Review: The Suicide Bride – Tanya Bretherton

The Suicide Bride

Tanya Bretherton

Hachette Australia

ISBN: 9780733640988

 

Description:

Whenever society produces a depraved criminal, we wonder: is it nature or is it nurture?

 

When the charlatan Alicks Sly murdered his wife, Ellie, and killed himself with a cut-throat razor in a house in Sydney’s Newtown in early 1904, he set off a chain of events that could answer that question. He also left behind mysteries that might never be solved. Sociologist Dr Tanya Bretherton traces the brutal story of Ellie, one of many suicide brides in turn-of-the-century Sydney; of her husband, Alicks, and his family; and their three orphaned sons, adrift in the world.

 

From the author of the acclaimed THE SUITCASE BABY – shortlisted for the 2018 Ned Kelly Award, Danger Prize and Waverley Library ‘Nib’ Award – comes another riveting true-crime case from Australia’s dark past. THE SUICIDE BRIDE is a masterful exploration of criminality, insanity, violence and bloody family ties in bleak, post-Victorian Sydney.

 

My View:

It was fascinating to read of such macabre events in an area of Sydney that I have visited. The book creates a visual landscape that is accessible and real. In this deeply researched book we are time travellers transported to Sydney, Newtown early 1900’s. And what a hard life it is – especially for women and children. Domestic violence is obvious but accepted as the norm – change is taking a long, long time.  Violence – nature versus nurture, the question is posed and left for the reader to ponder.

 

Tanya Bretherton explores an intriguing case of one of these horrendous act of violence – of a particular “Suicide Bride”, a term common for the crime of committing murder of spouse by the husband who then commits suicide.  In this case we view the bodies (wife and husband) in situ, we check pockets for notes, count coins, measure the wounds and try and avoid the deluge of blood.

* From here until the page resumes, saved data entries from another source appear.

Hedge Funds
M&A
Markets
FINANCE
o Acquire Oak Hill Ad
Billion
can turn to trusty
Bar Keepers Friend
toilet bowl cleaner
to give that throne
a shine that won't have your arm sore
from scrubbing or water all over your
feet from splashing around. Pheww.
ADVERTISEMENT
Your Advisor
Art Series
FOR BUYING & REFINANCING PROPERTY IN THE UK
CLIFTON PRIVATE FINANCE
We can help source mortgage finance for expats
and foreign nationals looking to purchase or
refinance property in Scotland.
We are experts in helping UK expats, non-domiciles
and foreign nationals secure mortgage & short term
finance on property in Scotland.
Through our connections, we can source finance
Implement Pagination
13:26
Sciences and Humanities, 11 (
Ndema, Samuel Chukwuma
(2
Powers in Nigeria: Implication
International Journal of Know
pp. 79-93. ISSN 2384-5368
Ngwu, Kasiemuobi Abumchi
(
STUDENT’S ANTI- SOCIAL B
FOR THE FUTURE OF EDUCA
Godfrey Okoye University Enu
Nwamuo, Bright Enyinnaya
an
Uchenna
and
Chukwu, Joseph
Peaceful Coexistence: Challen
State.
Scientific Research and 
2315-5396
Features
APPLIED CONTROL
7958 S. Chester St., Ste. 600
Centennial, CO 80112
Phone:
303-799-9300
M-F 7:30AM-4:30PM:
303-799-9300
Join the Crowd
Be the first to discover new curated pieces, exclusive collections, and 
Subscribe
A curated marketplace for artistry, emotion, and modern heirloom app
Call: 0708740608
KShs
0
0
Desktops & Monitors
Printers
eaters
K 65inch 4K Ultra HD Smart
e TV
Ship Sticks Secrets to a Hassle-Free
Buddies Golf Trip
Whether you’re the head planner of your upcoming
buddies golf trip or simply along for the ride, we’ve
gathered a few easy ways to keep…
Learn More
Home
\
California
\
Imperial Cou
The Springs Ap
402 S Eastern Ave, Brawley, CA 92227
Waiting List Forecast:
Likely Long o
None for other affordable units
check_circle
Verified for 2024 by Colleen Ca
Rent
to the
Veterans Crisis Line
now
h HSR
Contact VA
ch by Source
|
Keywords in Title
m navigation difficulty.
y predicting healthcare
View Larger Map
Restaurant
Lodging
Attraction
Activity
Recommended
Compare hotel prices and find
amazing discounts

How could the wife not show any signs of defence wounds?  Read on carefully and wonder at the possible explanation given (no spoilers) I would like to have seen this solution discussed in more depth but how this could be explored so long after the event I cannot conceive.

 

A well-researched event that provides a great insight into Sydney in the 1900’s and possibly provides a great premise for a work of crime fiction for writers.